▶ YOUR OBJECTIVE: What appears in the data must be reproduced exactly.
***** DATA SECTION
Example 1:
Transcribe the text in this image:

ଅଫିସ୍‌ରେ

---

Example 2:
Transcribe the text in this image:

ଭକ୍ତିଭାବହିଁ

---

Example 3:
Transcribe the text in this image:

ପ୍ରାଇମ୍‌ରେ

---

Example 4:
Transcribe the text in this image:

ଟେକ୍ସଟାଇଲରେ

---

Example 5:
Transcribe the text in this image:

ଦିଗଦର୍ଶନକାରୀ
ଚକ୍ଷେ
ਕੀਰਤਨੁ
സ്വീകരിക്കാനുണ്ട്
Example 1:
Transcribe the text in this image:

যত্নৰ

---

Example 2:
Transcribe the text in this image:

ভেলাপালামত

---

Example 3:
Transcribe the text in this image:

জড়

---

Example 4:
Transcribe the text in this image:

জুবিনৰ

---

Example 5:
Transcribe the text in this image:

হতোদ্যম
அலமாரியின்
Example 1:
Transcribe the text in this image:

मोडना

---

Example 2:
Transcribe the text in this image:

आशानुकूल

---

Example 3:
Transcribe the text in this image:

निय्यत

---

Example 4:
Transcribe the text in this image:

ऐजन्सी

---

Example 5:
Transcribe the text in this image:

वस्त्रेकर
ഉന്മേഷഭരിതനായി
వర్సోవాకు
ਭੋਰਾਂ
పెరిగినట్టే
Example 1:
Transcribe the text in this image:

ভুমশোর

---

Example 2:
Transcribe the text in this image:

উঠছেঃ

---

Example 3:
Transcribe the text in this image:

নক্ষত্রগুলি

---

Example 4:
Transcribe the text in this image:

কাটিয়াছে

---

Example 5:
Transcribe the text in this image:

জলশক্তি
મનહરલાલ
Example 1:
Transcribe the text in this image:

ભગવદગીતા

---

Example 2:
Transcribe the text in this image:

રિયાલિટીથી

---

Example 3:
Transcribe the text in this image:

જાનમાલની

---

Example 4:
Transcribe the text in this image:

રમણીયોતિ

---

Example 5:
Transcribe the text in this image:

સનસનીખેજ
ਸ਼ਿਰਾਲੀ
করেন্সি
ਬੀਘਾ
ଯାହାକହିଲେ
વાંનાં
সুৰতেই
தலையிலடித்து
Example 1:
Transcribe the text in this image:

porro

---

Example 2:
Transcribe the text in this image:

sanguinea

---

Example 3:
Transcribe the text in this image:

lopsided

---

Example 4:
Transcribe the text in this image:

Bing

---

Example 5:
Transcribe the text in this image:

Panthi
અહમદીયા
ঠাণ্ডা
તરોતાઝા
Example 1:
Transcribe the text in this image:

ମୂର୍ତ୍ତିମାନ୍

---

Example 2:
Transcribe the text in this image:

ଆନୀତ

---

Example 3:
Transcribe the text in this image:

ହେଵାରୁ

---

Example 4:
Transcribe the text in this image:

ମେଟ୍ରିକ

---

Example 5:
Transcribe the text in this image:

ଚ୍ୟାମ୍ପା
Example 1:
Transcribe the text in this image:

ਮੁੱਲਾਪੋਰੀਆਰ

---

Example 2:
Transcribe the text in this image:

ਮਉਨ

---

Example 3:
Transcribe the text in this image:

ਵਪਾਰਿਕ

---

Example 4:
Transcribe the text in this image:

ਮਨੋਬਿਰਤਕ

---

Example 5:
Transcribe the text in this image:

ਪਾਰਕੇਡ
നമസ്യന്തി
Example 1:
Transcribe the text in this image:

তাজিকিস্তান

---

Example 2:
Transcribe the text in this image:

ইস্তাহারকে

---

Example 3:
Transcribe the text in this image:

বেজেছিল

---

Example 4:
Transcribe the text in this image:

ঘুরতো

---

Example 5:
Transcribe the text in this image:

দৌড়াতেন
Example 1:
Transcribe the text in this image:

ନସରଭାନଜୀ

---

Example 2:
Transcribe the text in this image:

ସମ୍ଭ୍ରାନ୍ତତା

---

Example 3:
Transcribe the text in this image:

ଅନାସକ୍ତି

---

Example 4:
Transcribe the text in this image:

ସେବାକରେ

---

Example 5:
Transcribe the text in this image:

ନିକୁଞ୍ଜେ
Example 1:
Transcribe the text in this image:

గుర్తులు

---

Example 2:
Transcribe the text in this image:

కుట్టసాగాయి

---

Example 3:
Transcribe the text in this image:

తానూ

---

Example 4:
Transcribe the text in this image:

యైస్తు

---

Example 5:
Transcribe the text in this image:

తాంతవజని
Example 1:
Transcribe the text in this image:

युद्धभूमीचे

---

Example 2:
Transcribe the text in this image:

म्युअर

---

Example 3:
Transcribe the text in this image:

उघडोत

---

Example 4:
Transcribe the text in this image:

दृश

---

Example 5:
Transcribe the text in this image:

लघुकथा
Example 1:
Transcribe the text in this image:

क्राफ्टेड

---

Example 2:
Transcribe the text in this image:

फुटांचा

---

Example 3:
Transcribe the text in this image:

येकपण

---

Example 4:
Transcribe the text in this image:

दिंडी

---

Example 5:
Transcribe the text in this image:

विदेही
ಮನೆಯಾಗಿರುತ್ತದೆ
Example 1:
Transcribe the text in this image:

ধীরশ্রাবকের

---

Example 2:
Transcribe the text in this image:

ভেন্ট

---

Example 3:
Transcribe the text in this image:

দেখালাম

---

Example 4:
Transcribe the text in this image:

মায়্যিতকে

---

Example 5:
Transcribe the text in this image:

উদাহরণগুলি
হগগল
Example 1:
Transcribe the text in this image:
**********
▶ SOLUTION TO THE EXERCISE:
Example 1:
Transcribe the text in this image:

ଅଫିସ୍‌ରେ

---

Example 2:
Transcribe the text in this image:

ଭକ୍ତିଭାବହିଁ

---

Example 3:
Transcribe the text in this image:

ପ୍ରାଇମ୍‌ରେ

---

Example 4:
Transcribe the text in this image:

ଟେକ୍ସଟାଇଲରେ

---

Example 5:
Transcribe the text in this image:

ଦିଗଦର୍ଶନକାରୀ
ଚକ୍ଷେ
ਕੀਰਤਨੁ
സ്വീകരിക്കാനുണ്ട്
Example 1:
Transcribe the text in this image:

যত্নৰ

---

Example 2:
Transcribe the text in this image:

ভেলাপালামত

---

Example 3:
Transcribe the text in this image:

জড়

---

Example 4:
Transcribe the text in this image:

জুবিনৰ

---

Example 5:
Transcribe the text in this image:

হতোদ্যম
அலமாரியின்
Example 1:
Transcribe the text in this image:

मोडना

---

Example 2:
Transcribe the text in this image:

आशानुकूल

---

Example 3:
Transcribe the text in this image:

निय्यत

---

Example 4:
Transcribe the text in this image:

ऐजन्सी

---

Example 5:
Transcribe the text in this image:

वस्त्रेकर
ഉന്മേഷഭരിതനായി
వర్సోవాకు
ਭੋਰਾਂ
పెరిగినట్టే
Example 1:
Transcribe the text in this image:

ভুমশোর

---

Example 2:
Transcribe the text in this image:

উঠছেঃ

---

Example 3:
Transcribe the text in this image:

নক্ষত্রগুলি

---

Example 4:
Transcribe the text in this image:

কাটিয়াছে

---

Example 5:
Transcribe the text in this image:

জলশক্তি
મનહરલાલ
Example 1:
Transcribe the text in this image:

ભગવદગીતા

---

Example 2:
Transcribe the text in this image:

રિયાલિટીથી

---

Example 3:
Transcribe the text in this image:

જાનમાલની

---

Example 4:
Transcribe the text in this image:

રમણીયોતિ

---

Example 5:
Transcribe the text in this image:

સનસનીખેજ
ਸ਼ਿਰਾਲੀ
করেন্সি
ਬੀਘਾ
ଯାହାକହିଲେ
વાંનાં
সুৰতেই
தலையிலடித்து
Example 1:
Transcribe the text in this image:

porro

---

Example 2:
Transcribe the text in this image:

sanguinea

---

Example 3:
Transcribe the text in this image:

lopsided

---

Example 4:
Transcribe the text in this image:

Bing

---

Example 5:
Transcribe the text in this image:

Panthi
અહમદીયા
ঠাণ্ডা
તરોતાઝા
Example 1:
Transcribe the text in this image:

ମୂର୍ତ୍ତିମାନ୍

---

Example 2:
Transcribe the text in this image:

ଆନୀତ

---

Example 3:
Transcribe the text in this image:

ହେଵାରୁ

---

Example 4:
Transcribe the text in this image:

ମେଟ୍ରିକ

---

Example 5:
Transcribe the text in this image:

ଚ୍ୟାମ୍ପା
Example 1:
Transcribe the text in this image:

ਮੁੱਲਾਪੋਰੀਆਰ

---

Example 2:
Transcribe the text in this image:

ਮਉਨ

---

Example 3:
Transcribe the text in this image:

ਵਪਾਰਿਕ

---

Example 4:
Transcribe the text in this image:

ਮਨੋਬਿਰਤਕ

---

Example 5:
Transcribe the text in this image:

ਪਾਰਕੇਡ
നമസ്യന്തി
Example 1:
Transcribe the text in this image:

তাজিকিস্তান

---

Example 2:
Transcribe the text in this image:

ইস্তাহারকে

---

Example 3:
Transcribe the text in this image:

বেজেছিল

---

Example 4:
Transcribe the text in this image:

ঘুরতো

---

Example 5:
Transcribe the text in this image:

দৌড়াতেন
Example 1:
Transcribe the text in this image:

ନସରଭାନଜୀ

---

Example 2:
Transcribe the text in this image:

ସମ୍ଭ୍ରାନ୍ତତା

---

Example 3:
Transcribe the text in this image:

ଅନାସକ୍ତି

---

Example 4:
Transcribe the text in this image:

ସେବାକରେ

---

Example 5:
Transcribe the text in this image:

ନିକୁଞ୍ଜେ
Example 1:
Transcribe the text in this image:

గుర్తులు

---

Example 2:
Transcribe the text in this image:

కుట్టసాగాయి

---

Example 3:
Transcribe the text in this image:

తానూ

---

Example 4:
Transcribe the text in this image:

యైస్తు

---

Example 5:
Transcribe the text in this image:

తాంతవజని
Example 1:
Transcribe the text in this image:

युद्धभूमीचे

---

Example 2:
Transcribe the text in this image:

म्युअर

---

Example 3:
Transcribe the text in this image:

उघडोत

---

Example 4:
Transcribe the text in this image:

दृश

---

Example 5:
Transcribe the text in this image:

लघुकथा
Example 1:
Transcribe the text in this image:

क्राफ्टेड

---

Example 2:
Transcribe the text in this image:

फुटांचा

---

Example 3:
Transcribe the text in this image:

येकपण

---

Example 4:
Transcribe the text in this image:

दिंडी

---

Example 5:
Transcribe the text in this image:

विदेही
ಮನೆಯಾಗಿರುತ್ತದೆ
Example 1:
Transcribe the text in this image:

ধীরশ্রাবকের

---

Example 2:
Transcribe the text in this image:

ভেন্ট

---

Example 3:
Transcribe the text in this image:

দেখালাম

---

Example 4:
Transcribe the text in this image:

মায়্যিতকে

---

Example 5:
Transcribe the text in this image:

উদাহরণগুলি
হগগল
Example 1:
Transcribe the text in this image:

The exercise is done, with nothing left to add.